Feburary 26 marks the one-year anniversary of the murder of Travyon Martin by self-proclaimed vigilante, neighborhood watchman, George FU Zimmerman.

Martin's parents, Sybrina Fulton and Tracy Martin, and their attorney, Benjamin Crump, said Martin's death last February 26 in the Orlando suburb of Sanford has altered the debate about Stand Your Ground gun laws.

Police cited that law in initially refusing to arrest Zimmerman, which sparked celebrity protests and popular demonstrations across the country, turning the case into international story.

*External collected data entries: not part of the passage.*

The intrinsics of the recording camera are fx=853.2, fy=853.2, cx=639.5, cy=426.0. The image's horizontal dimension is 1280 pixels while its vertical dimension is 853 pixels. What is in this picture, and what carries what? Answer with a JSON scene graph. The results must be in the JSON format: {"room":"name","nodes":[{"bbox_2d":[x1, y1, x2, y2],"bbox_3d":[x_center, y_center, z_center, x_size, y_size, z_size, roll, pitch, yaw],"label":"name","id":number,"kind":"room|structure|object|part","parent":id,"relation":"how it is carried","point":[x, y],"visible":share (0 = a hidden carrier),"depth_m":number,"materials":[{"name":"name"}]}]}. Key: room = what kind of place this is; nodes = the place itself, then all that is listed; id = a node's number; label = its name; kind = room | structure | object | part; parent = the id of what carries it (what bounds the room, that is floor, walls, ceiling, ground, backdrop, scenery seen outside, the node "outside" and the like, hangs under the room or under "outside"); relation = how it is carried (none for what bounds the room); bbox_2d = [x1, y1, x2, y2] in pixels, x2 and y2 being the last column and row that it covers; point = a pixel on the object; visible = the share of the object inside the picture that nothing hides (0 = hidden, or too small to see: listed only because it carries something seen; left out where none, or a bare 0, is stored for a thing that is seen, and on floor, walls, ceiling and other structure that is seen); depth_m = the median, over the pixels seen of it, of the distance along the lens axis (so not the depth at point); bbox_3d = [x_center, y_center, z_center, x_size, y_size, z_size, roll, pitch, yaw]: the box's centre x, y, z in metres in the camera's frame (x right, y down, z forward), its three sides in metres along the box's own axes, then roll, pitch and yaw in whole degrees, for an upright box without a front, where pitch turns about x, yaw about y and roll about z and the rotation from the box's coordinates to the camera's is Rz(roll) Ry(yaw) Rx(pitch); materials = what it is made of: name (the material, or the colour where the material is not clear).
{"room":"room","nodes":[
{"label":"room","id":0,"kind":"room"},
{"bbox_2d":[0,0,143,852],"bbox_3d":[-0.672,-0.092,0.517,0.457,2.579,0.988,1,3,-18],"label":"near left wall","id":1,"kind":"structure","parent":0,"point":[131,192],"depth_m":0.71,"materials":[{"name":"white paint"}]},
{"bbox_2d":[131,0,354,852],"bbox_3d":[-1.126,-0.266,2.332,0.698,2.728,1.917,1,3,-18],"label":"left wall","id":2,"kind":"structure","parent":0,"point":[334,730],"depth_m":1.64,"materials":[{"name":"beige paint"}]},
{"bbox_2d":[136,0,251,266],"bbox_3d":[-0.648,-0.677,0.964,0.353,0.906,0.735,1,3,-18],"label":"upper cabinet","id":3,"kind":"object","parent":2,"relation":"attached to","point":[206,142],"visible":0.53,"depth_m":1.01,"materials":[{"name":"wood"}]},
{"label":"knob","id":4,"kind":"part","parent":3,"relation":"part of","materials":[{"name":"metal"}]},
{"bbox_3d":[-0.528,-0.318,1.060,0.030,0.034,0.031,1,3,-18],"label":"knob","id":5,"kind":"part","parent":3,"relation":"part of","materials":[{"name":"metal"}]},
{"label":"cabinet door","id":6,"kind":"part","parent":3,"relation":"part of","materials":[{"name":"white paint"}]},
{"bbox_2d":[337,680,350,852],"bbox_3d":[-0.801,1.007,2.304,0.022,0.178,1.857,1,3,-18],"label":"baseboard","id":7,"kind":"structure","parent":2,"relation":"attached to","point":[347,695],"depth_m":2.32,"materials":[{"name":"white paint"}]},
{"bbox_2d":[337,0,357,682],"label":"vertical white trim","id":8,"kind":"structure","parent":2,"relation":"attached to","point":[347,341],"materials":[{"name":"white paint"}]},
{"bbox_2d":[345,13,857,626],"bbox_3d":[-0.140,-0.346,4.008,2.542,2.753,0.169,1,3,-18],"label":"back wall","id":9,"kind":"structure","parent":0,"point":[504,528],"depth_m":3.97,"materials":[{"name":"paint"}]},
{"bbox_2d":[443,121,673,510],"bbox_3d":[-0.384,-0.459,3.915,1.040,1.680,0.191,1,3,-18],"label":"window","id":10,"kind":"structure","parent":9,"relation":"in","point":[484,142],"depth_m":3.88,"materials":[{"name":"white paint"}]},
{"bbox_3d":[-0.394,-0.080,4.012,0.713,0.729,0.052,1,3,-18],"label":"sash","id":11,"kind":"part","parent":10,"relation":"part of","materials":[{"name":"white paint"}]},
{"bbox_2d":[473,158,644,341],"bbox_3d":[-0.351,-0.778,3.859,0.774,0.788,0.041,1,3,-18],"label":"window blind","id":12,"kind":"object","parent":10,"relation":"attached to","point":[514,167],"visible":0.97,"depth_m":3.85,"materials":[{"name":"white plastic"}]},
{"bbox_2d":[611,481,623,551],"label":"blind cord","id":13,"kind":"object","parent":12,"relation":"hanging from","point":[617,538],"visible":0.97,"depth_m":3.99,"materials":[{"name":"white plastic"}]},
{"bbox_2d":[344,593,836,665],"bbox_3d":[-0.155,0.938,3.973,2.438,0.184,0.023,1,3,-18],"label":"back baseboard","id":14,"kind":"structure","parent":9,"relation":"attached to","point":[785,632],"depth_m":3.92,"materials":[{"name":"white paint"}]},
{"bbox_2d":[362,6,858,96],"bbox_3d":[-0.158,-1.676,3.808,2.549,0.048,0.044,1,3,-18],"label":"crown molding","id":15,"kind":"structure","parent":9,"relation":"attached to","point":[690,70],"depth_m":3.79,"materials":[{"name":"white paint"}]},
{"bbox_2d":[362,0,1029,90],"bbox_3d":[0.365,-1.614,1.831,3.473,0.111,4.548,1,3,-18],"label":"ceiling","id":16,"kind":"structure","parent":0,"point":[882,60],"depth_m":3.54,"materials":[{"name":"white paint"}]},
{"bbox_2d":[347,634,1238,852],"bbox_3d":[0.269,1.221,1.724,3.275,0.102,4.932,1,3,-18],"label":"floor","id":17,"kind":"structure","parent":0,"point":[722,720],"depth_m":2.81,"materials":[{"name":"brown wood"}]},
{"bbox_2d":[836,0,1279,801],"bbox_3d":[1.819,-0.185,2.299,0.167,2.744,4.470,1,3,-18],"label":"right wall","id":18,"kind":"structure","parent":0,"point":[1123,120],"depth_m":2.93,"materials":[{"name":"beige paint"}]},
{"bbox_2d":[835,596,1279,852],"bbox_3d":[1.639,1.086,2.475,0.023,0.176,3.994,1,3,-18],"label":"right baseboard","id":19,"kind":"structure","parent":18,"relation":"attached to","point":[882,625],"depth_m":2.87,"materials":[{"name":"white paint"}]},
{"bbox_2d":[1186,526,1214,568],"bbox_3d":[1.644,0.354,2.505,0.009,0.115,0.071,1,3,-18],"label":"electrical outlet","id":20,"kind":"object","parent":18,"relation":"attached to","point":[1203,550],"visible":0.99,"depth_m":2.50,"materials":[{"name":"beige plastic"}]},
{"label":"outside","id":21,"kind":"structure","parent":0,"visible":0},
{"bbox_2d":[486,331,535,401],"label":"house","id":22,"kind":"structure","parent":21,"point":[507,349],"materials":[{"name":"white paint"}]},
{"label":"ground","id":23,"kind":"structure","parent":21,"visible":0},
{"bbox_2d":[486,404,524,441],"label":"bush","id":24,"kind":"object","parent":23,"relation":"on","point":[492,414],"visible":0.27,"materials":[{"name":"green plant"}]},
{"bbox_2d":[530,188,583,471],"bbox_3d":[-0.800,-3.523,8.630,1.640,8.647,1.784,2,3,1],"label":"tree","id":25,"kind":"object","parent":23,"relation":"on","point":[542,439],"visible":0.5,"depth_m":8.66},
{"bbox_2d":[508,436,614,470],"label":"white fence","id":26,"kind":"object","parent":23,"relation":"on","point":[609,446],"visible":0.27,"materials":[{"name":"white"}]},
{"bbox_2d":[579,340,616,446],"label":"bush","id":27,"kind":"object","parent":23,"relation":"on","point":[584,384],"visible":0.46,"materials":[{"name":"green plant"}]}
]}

Although this story, like so many other Trayvon Martin stories, did not spark a national debate on gun control laws like the Sandy Hook elementary school shootings, D.C. Congresswoman Eleanor Holmes Norton plans to re-introduce a racial profiling bill.
 
A press release today from Norton's office states:
 
Today, a year after the death of Trayvon Martin, an unarmed 17-year-old African-American boy who was killed by a neighborhood watch member, Congresswoman Eleanor Holmes Norton (D-DC) re-introduced her bill to reestablish a popular federal grant program aimed at reducing racial profiling.  Norton’s bill permits states to apply for grants to develop racial profiling laws, to collect and maintain data on traffic stops, to fashion programs to reduce racial profiling, and to train law enforcement officers.  Nearly half of the states participated in the program when it was in existence, which, Norton said, shows both the need and interest in tackling this civil rights issue.  Norton got the program included in the surface transportation law in 2005, but the program expired in 2009.  Norton, a former chair of the Equal Employment Opportunity Commission, will try to get her bill included in the surface transportation bill Congress will be writing during this congress.

Demonstrations are planned nation wide in remembrance of the murdered teen.